By Anayo Ezugwu  |  Oct 31, 2016 @ 01:00 GMT  |

THE federal government has announced that it would locate job centres in all local government areas across the country before the end of March 2017. The government stated that the job centres, with at least one in every local government, will be used to gather data on the actual number of unemployed persons in the country.

The government is perfecting all requisite processes needed to actualise this. During a panel discussion on Tuesday, October 18, on addressing Nigeria’s unemployment challenge at the 48th Annual National Conference of the Chartered Institute of Personnel Management of Nigeria in Abuja, Paul Adalikwu, permanent secretary, Federal Ministry of Labour and Employment, stated that the centres would address the lack of data for unemployed persons, adding that currently, no one seemed to know the exact number of jobless people across the country.

Adalikwu said desk officers would be stationed at the outfits to encourage unemployed graduates to come and register their data in order to boost planning.
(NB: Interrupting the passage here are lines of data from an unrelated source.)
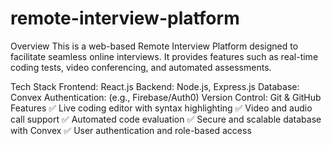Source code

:# remote-interview-platform
Overview
This is a web-based Remote Interview Platform designed to facilitate seamless online interviews. It provides features such as real-time coding tests, video conferencing, and automated assessments.

Tech Stack
Frontend: React.js
Backend: Node.js, Express.js
Database: Convex
Authentication: (e.g., Firebase/Auth0)
Version Control: Git & GitHub
Features
✅ Live coding editor with syntax highlighting
✅ Video and audio call support
✅ Automated code evaluation
✅ Secure and scalable database with Convex
✅ User authentication and role-based access
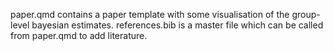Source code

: paper.qmd contains a paper template with some visualisation of the group-level bayesian estimates.
references.bib is a master file which can be called from paper.qmd to add literature.
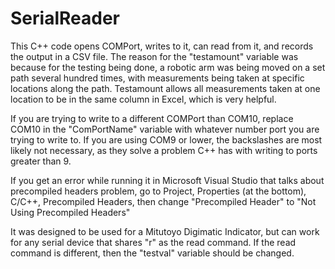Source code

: # SerialReader

This C++ code opens COMPort, writes to it, can read from it, and records the output in a CSV file. The reason for the "testamount" variable was because for the testing being done, a robotic arm was being moved on a set path several hundred times, with measurements being taken at specific locations along the path. Testamount allows all measurements taken at one location to be in the same column in Excel, which is very helpful.

If you are trying to write to a different COMPort than COM10, replace COM10 in the "ComPortName" variable with whatever number port you are trying to write to. If you are using COM9 or lower, the backslashes are most likely not necessary, as they solve a problem C++ has with writing to ports greater than 9.

If you get an error while running it in Microsoft Visual Studio that talks about precompiled headers problem, go to Project, Properties (at the bottom), C/C++, Precompiled Headers, then change "Precompiled Header" to "Not Using Precompiled Headers"

It was designed to be used for a Mitutoyo Digimatic Indicator, but can work for any serial device that shares "r" as the read command. If the read command is different, then the "testval" variable should be changed.
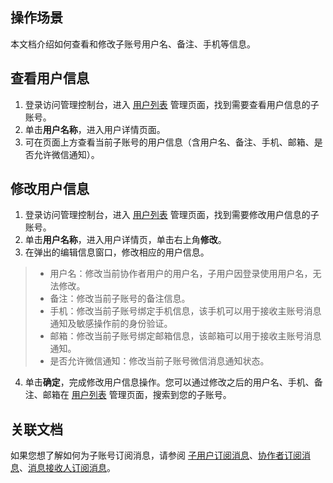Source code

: ## 操作场景
本文档介绍如何查看和修改子账号用户名、备注、手机等信息。
## 查看用户信息
1. 登录访问管理控制台，进入 [用户列表](https://console.cloud.tencent.com/cam) 管理页面，找到需要查看用户信息的子账号。
2. 单击**用户名称**，进入用户详情页面。
3. 可在页面上方查看当前子账号的用户信息（含用户名、备注、手机、邮箱、是否允许微信通知）。

## 修改用户信息
1. 登录访问管理控制台，进入 [用户列表](https://console.cloud.tencent.com/cam) 管理页面，找到需要修改用户信息的子账号。
2. 单击**用户名称**，进入用户详情页，单击右上角**修改**。
3. 在弹出的编辑信息窗口，修改相应的用户信息。
> - 用户名：修改当前协作者用户的用户名，子用户因登录使用用户名，无法修改。
> - 备注：修改当前子账号的备注信息。
> - 手机：修改当前子账号绑定手机信息，该手机可以用于接收主账号消息通知及敏感操作前的身份验证。
> - 邮箱：修改当前子账号绑定邮箱信息，该邮箱可以用于接收主账号消息通知。
> - 是否允许微信通知：修改当前子账号微信消息通知状态。
4. 单击**确定**，完成修改用户信息操作。您可以通过修改之后的用户名、手机、备注、邮箱在 [用户列表](https://console.cloud.tencent.com/cam) 管理页面，搜索到您的子账号。

## 关联文档<span id="contact"></span>
如果您想了解如何为子账号订阅消息，请参阅 [子用户订阅消息](https://cloud.tencent.com/document/product/598/36257)、[协作者订阅消息](https://cloud.tencent.com/document/product/598/36622)、[消息接收人订阅消息](https://cloud.tencent.com/document/product/598/37193)。
  

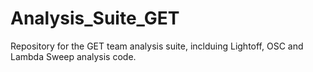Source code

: # Analysis_Suite_GET
Repository for the GET team analysis suite, inclduing Lightoff, OSC and Lambda Sweep analysis code.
The government will occasionally get and collate data from all the centres and will adequately decide what to do with respect to job creation. This development will help enhance computation on budgetary provisions for the creation of jobs in the states.

The permanent secretary also said that the government had increased the number of skill acquisition centres and that this was in order to enhance the capacities of the unskilled and semi-skilled workforce in the country.

The federal government had in September said it would expend N2 billion on the Graduate Internship Scheme before the end of the year as part of efforts to fight unemployment among educated Nigerian youths.  Dennis Chukwu, project director of the scheme, revealed that the scheme being funded by the federal ministry of finance is currently training about 2,000 graduate interns across the country on skills and career development that would make them employers of labour, rather than job seeker.

He noted that President Muhammadu Buhari’s administration decided to sustain the scheme initiated by the past administration owing to his desire to banish unemployment ravaging the potentials of Nigerian graduates by exposing them to training and opportunities in every sector of the economy. Chukwu said the scheme had excited 35,000 interns, with thousands of them securing jobs in the civil service and in the business sector, contributing immensely to the growth of the economy.

“Many secured credit facilities and grants through YouWin, and other sources to expand businesses they set up using GIS stipends and many have set up through cooperative associations, some of which have transformed into SMEs; and rather than seeking for jobs, they are now employers of labour.

“In view of its prospect for skills building and job creation, the scheme has developed special programmes for non-oil sector. The GIS has entered into special partnerships with governmental and non-governmental organisations to have graduates trained in ICT, agriculture, community health, construction, financial inclusion and the feedbacks of their performances with employers have been encouraging,” he said.